Caro Overy is a musician, songwriter and sustainability professional. Living in Edinburgh since 2009, she leads community choirs and works with Creative Carbon Scotland to support organisations and artists with carbon management. She also writes and performs music with Caro Bridges & The River and The Enharmonic Collective, and grows food small scale in her top floor flat.
Hannah Brazil is the seed librarian at the Salisbury Centre Seed Library – our first community seed library project in Edinburgh. She is a passionate seed keeper, facilitator and environmental anthropologist. Her research and work revolve around human-nature (dis)connection and planetary health, focussing on regenerative culture, seed saving and the stories we tell of who we are in relation to nature. She’s been involved in sustainable community food growing, permaculture and collaborative education for social change projects around the world and volunteers in the Salisbury Centre food growing garden. She loves wild swimming and rarely misses the chance to see a sunset.

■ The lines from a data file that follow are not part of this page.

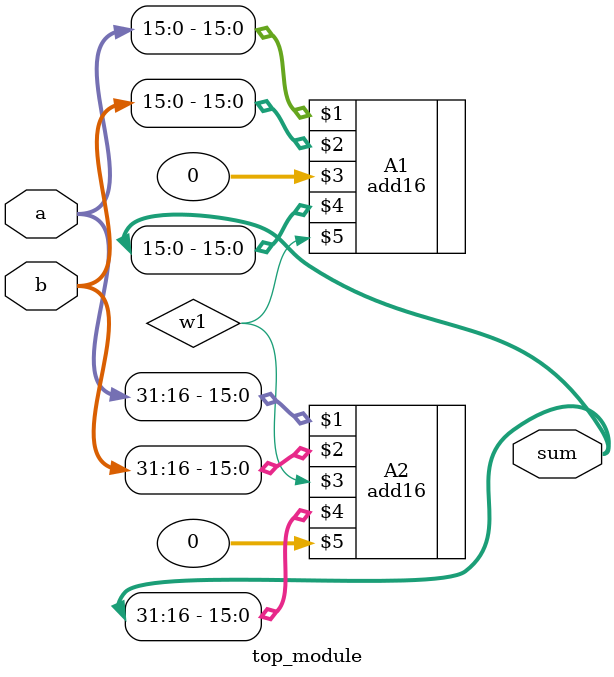
<source format=v>
module top_module(
    input [31:0] a,
    input [31:0] b,
    output [31:0] sum
);

    wire w1;
        add16 A1(a[15:0],b[15:0],0,sum[15:0],w1);
        add16 A2(a[31:16],b[31:16],w1,sum[31:16],0);
endmodule

</source>
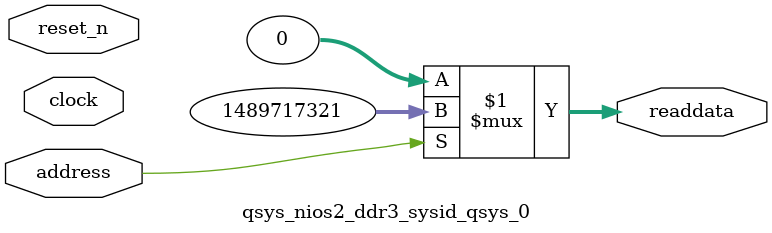
<source format=v>



// synthesis translate_off
`timescale 1ns / 1ps
// synthesis translate_on

// turn off superfluous verilog processor warnings 
// altera message_level Level1 
// altera message_off 10034 10035 10036 10037 10230 10240 10030 

module qsys_nios2_ddr3_sysid_qsys_0 (
               // inputs:
                address,
                clock,
                reset_n,

               // outputs:
                readdata
             )
;

  output  [ 31: 0] readdata;
  input            address;
  input            clock;
  input            reset_n;

  wire    [ 31: 0] readdata;
  //control_slave, which is an e_avalon_slave
  assign readdata = address ? 1489717321 : 0;

endmodule



</source>
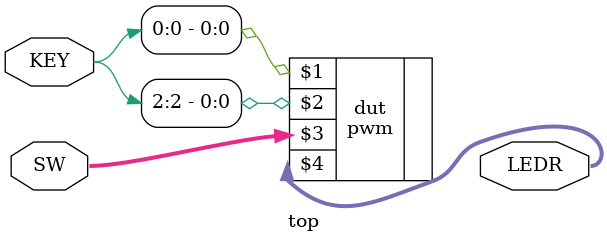
<source format=v>
module top (SW, KEY, LEDR);

    input wire [9:0] SW;        // DE-series switches
    input wire [3:0] KEY;       // DE-series pushbuttons

    output wire [9:0] LEDR;     // DE-series LEDs   

    pwm dut (KEY[0], KEY[2], SW, LEDR);
 
endmodule


</source>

Olga Bloemen is a facilitator, community development worker and budding storyteller. She’s currently working for both Tripod: Training for Creative Social Action and the Salisbury Centre in Edinburgh. Previously she worked for Nourish Scotland, an organisation campaigning for food justice, where she explored food and popular education as vehicles for social change, and sat on the board of Common Good Food. She never makes the same bowl of porridge twice, and would like to care for an apple orchard one day. She tends to agree with Mary Oliver: “There is only one question: How to love this world.”
Sarah Irvine is a musician and a primary school teacher. Born and raised in the tropics of Queensland, Australia, she has a keen interest in the connection we have to landscape and to home. Sarah has been studying horticulture with the University of Tasmania and the Royal Edinburgh Botanical Gardens. She currently has a small shared garden where she experiments with growing vegetables and flowers and with saving seeds. She is passionate about making raspberry jam and this year hopes to grow enough aubergines for a really delicious moussaka.
Mika Moriyama is currently working at the Salisbury Centre doing volunteer coordination and outreach for their climate challenge project. With a background in ecology, behaviour-change conservation campaigns, and grassroots climate action, she loves initiatives that are good for people and planet. Completely new to growing and seed saving, she is passionate about making sustainable, just, and regenerative solutions accessible to more people. She thinks food is an amazing way to connect to culture, to people, and to land.